_Problem to work on_
From the data below, repeat everything exactly except the images.

_Source material_
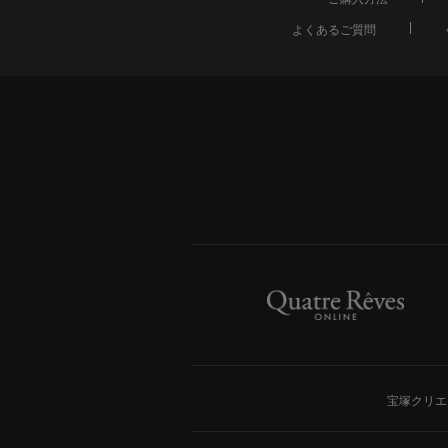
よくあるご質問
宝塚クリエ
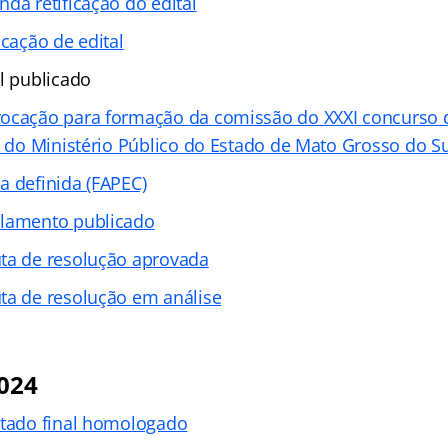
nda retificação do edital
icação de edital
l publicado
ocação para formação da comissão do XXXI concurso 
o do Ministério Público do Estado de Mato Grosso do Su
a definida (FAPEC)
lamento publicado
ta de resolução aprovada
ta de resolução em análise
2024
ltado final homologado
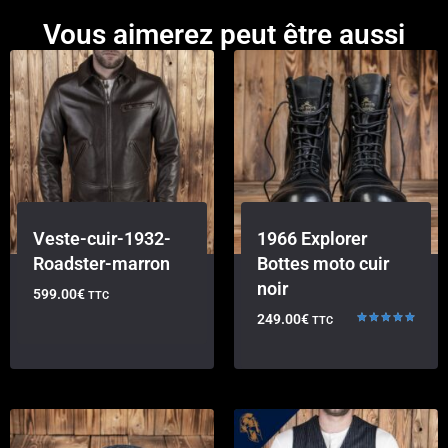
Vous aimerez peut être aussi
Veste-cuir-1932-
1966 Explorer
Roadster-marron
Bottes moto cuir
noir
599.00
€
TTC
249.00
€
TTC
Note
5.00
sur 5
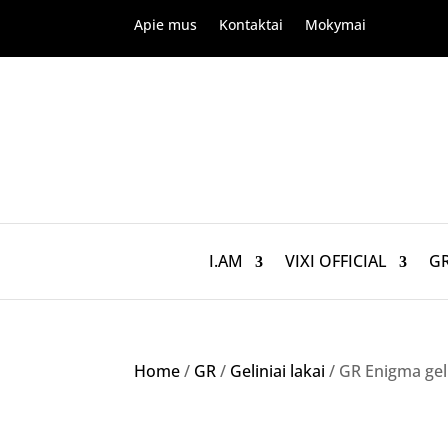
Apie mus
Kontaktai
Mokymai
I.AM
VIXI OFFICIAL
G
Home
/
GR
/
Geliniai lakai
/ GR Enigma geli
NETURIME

_Exercise output_
よくあるご質問
宝塚クリエ
nda retificação do edital
icação de edital
l publicado
ocação para formação da comissão do XXXI concurso 
o do Ministério Público do Estado de Mato Grosso do Su
a definida (FAPEC)
lamento publicado
ta de resolução aprovada
ta de resolução em análise
2024
ltado final homologado
Vous aimerez peut être aussi
Veste-cuir-1932-
1966 Explorer
Roadster-marron
Bottes moto cuir
noir
599.00
€
TTC
249.00
€
TTC
Note
5.00
sur 5
Apie mus
Kontaktai
Mokymai
I.AM
VIXI OFFICIAL
G
Home
/
GR
/
Geliniai lakai
/ GR Enigma geli
NETURIME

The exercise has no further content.